Offensive AI: Enhancing Directory Brute-forcing Attack with the Use of Language Models
Alberto Castagnaro, Mauro Conti, Luca Pajola
TL;DR
This work tackles the inefficiency of traditional directory brute-forcing by introducing Offensive AI, a framework that leverages prior knowledge through probabilistic trees and language-model–based path generation. Using a dataset of one million URLs from universities, hospitals, government, and companies sourced from CommonCrawl, the authors compare standard wordlist-based strategies with two knowledge-infused approaches. The language-model–based attack delivers a substantial average improvement of 969% over baselines, while the probabilistic method offers strong gains under limited budgets, demonstrating the value of embedding-rich context in attack generation. The offline, ethically constrained testbed and comprehensive dataset analyses underscore both the potential of AI-assisted offensive techniques and the need for robust defenses against such capabilities in web vulnerability assessment and pentesting.
Abstract
Web Vulnerability Assessment and Penetration Testing (Web VAPT) is a comprehensive cybersecurity process that uncovers a range of vulnerabilities which, if exploited, could compromise the integrity of web applications.

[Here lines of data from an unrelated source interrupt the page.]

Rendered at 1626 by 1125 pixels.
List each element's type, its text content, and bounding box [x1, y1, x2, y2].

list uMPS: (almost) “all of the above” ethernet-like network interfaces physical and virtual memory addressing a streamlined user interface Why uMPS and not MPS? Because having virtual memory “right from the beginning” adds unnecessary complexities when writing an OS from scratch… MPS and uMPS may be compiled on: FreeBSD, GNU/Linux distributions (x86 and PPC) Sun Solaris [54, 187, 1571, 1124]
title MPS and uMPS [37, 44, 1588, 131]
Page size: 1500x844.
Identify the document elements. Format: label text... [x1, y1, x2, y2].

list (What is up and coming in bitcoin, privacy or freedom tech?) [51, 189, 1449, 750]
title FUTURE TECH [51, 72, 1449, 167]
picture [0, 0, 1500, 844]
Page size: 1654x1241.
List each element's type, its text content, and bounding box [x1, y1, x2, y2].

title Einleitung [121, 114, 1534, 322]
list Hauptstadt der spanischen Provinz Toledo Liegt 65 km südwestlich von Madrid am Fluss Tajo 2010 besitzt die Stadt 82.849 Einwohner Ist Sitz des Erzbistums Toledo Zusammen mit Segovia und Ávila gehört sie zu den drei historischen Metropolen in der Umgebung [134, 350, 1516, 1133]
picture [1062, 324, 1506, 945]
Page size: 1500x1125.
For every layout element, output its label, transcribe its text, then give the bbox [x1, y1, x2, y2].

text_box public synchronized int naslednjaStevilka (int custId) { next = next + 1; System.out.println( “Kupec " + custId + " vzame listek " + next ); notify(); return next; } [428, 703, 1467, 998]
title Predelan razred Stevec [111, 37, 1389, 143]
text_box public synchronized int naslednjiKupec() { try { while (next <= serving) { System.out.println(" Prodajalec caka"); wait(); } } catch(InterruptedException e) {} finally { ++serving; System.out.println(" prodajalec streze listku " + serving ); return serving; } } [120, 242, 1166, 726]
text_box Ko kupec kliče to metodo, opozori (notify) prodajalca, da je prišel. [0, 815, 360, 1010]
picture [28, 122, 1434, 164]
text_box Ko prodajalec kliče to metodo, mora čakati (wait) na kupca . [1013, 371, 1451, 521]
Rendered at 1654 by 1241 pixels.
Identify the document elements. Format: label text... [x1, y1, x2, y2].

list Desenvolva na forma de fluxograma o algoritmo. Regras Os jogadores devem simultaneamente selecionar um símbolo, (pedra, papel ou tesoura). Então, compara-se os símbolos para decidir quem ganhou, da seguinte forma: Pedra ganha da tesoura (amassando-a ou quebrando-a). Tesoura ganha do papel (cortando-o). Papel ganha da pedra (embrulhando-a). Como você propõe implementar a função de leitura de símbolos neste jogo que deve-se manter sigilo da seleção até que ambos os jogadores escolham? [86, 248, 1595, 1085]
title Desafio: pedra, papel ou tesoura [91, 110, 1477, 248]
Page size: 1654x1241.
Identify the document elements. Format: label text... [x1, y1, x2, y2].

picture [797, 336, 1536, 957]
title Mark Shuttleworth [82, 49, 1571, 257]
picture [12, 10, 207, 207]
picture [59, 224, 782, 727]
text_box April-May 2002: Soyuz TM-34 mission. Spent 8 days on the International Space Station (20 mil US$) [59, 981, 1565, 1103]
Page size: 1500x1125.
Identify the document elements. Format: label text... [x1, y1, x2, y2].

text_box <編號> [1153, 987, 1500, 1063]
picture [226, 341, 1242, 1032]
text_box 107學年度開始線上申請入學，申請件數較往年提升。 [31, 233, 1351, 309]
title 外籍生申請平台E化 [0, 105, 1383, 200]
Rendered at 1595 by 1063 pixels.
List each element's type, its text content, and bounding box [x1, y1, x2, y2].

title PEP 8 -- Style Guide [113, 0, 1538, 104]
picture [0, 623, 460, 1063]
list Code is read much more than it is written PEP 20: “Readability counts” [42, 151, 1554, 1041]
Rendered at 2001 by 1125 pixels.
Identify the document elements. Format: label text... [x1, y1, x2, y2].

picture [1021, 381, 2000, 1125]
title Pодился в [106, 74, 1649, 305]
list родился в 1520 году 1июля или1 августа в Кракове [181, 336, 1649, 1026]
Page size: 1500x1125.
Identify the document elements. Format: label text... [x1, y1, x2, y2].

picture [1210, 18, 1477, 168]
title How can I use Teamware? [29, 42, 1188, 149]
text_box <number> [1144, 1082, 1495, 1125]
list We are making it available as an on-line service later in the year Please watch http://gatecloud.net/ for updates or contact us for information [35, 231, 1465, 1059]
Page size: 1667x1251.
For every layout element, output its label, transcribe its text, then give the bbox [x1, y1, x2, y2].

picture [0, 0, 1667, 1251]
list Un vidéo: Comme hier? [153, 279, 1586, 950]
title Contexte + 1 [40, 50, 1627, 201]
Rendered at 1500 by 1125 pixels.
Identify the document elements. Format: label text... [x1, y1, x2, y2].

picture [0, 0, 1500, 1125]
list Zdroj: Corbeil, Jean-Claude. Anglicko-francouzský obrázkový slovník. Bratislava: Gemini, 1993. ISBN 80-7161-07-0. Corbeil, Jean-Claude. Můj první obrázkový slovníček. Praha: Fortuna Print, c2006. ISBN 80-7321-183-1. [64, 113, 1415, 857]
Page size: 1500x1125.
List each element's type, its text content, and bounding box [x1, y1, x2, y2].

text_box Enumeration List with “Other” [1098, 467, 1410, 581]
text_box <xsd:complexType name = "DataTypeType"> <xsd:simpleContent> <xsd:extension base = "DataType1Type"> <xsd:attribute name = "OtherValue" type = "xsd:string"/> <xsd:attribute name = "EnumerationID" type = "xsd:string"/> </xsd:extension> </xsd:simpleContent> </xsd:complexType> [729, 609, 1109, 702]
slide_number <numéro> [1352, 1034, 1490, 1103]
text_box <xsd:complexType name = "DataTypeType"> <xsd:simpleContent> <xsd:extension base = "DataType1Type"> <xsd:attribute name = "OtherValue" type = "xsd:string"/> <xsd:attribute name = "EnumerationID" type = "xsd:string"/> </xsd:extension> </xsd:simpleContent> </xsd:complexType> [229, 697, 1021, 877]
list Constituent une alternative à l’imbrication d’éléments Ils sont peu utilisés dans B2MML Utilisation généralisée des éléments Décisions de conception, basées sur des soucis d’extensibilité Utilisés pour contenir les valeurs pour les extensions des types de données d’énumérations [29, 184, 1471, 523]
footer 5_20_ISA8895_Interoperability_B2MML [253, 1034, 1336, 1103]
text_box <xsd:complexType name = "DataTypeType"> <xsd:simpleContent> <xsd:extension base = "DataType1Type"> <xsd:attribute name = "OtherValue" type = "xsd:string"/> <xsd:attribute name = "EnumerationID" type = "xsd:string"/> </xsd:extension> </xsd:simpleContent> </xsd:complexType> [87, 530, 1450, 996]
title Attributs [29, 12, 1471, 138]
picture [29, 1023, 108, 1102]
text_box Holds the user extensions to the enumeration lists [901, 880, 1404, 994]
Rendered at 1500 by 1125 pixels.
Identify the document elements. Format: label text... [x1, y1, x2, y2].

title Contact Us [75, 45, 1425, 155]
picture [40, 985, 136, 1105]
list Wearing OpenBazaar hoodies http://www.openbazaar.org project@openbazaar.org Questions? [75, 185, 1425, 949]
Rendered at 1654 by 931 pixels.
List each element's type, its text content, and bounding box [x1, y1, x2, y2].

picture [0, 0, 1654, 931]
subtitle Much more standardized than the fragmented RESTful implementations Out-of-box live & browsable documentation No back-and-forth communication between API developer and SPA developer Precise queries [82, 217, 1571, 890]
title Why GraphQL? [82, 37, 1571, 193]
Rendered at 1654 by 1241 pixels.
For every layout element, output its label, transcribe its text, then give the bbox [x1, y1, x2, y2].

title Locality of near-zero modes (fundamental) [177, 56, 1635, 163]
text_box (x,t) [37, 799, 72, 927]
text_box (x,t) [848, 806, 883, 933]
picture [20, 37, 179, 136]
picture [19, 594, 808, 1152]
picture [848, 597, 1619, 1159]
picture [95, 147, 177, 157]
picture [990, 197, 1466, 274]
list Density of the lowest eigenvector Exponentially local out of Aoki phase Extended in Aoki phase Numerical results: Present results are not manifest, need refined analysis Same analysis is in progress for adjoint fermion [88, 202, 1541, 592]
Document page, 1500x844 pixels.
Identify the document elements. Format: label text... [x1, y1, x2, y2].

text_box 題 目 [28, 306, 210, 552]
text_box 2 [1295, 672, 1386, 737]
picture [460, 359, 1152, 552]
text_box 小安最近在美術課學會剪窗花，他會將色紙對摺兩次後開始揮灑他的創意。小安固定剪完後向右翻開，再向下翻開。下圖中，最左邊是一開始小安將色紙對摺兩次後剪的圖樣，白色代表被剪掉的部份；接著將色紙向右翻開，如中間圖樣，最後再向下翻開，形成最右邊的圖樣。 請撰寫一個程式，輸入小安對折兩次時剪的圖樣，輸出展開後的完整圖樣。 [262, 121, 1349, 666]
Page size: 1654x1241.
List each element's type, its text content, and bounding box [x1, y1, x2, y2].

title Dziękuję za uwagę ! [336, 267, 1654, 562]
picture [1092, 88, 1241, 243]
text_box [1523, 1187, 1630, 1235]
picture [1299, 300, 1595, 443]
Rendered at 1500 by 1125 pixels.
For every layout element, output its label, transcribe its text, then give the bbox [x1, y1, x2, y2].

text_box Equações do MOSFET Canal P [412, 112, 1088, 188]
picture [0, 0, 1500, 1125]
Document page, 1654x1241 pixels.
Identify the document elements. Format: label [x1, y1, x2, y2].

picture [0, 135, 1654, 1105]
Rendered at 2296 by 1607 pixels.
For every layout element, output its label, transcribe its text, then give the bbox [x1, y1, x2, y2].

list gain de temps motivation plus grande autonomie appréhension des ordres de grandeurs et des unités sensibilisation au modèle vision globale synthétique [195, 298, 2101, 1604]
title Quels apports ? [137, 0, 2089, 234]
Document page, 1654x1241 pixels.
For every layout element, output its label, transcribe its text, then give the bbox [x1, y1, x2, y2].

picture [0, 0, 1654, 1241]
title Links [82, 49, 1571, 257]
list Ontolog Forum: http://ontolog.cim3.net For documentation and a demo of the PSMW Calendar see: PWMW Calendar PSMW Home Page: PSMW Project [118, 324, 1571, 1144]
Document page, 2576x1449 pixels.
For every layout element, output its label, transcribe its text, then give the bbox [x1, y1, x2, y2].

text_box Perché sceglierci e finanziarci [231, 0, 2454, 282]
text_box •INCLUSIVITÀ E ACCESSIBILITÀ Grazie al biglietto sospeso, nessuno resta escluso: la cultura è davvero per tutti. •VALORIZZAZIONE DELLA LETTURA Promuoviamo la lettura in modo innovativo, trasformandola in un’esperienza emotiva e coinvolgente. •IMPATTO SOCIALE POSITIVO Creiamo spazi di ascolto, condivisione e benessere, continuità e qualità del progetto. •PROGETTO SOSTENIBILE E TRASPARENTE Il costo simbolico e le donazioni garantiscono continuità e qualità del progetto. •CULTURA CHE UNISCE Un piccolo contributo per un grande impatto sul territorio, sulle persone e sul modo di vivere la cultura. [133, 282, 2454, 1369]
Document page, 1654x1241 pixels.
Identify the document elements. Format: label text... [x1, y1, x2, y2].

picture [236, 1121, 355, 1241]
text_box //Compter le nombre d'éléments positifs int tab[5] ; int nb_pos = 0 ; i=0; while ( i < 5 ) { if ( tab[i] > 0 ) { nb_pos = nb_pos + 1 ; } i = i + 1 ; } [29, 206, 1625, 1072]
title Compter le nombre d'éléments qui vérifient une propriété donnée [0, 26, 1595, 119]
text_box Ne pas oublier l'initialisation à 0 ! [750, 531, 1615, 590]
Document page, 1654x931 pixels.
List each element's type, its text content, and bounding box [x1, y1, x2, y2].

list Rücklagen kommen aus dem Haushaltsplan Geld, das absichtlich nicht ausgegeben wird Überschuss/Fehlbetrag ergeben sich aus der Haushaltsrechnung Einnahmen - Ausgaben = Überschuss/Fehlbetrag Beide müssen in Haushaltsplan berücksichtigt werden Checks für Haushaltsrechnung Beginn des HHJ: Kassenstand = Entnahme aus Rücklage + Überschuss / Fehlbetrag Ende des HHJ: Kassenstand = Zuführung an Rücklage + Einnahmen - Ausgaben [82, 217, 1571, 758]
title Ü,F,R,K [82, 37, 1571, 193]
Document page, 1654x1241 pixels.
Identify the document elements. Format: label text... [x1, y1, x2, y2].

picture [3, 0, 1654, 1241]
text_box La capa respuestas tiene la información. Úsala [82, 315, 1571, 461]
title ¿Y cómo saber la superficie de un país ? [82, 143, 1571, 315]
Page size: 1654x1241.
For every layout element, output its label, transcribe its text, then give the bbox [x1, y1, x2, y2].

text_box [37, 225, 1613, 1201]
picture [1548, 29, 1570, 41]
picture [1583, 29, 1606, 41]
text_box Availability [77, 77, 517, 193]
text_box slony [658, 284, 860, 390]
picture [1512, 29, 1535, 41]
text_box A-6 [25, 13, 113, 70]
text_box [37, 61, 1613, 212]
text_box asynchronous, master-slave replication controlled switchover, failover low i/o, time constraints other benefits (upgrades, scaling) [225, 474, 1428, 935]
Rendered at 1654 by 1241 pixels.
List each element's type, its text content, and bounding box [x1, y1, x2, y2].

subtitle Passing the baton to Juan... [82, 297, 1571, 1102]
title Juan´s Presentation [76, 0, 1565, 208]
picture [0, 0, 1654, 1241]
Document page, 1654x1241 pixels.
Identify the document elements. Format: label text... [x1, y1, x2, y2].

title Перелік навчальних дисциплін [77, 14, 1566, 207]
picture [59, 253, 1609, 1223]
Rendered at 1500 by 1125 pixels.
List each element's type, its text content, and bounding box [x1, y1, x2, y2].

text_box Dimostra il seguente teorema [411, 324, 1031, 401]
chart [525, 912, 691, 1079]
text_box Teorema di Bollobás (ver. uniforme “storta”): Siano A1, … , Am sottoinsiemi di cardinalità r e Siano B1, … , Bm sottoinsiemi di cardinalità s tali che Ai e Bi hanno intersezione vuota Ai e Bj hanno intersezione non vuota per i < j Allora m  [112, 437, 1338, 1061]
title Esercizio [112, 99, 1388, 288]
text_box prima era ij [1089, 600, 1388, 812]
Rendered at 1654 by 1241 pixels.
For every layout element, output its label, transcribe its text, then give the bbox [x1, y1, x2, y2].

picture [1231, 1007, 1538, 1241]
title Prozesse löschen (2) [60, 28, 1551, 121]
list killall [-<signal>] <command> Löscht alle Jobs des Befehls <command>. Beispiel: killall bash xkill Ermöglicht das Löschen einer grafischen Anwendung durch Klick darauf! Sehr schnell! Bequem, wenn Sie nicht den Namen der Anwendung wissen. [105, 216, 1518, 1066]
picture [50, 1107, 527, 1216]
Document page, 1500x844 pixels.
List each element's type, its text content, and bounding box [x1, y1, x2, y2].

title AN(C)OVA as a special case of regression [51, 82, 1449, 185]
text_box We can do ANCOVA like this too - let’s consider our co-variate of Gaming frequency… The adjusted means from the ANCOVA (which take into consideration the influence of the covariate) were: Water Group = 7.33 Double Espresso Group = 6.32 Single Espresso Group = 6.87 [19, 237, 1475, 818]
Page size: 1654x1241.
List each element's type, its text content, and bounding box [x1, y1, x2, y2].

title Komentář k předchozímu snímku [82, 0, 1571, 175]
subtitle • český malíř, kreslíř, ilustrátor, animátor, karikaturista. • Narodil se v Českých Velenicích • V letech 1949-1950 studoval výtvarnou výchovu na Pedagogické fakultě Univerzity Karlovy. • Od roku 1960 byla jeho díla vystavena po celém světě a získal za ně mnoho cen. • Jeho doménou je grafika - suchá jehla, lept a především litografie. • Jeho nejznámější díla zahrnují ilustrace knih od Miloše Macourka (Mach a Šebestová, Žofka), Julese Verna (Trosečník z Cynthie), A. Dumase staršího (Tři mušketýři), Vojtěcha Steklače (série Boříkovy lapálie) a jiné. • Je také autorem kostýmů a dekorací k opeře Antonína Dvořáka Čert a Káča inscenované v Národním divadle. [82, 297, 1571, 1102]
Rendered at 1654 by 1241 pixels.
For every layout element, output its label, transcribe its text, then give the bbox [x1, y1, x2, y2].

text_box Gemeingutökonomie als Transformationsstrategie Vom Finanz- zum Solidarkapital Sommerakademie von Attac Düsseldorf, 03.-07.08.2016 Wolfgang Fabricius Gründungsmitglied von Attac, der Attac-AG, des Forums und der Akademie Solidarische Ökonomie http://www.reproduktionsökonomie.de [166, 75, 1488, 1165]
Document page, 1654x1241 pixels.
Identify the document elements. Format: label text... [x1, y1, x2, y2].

In a VAPT, it is common to perform a \textit{Directory brute-forcing Attack}, aiming at the identification of accessible directories of a target website. Current commercial solutions are inefficient as they are based on brute-forcing strategies that use wordlists, resulting in enormous quantities of trials for a small amount of success. Offensive AI is a recent paradigm that integrates AI-based technologies in cyber attacks. In this work, we explore whether AI can enhance the directory enumeration process and propose a novel Language Model-based framework. Our experiments -- conducted in a testbed consisting of 1 million URLs from different web application domains (universities, hospitals, government, companies) -- demonstrate the superiority of the LM-based attack, with an average performance increase of 969%.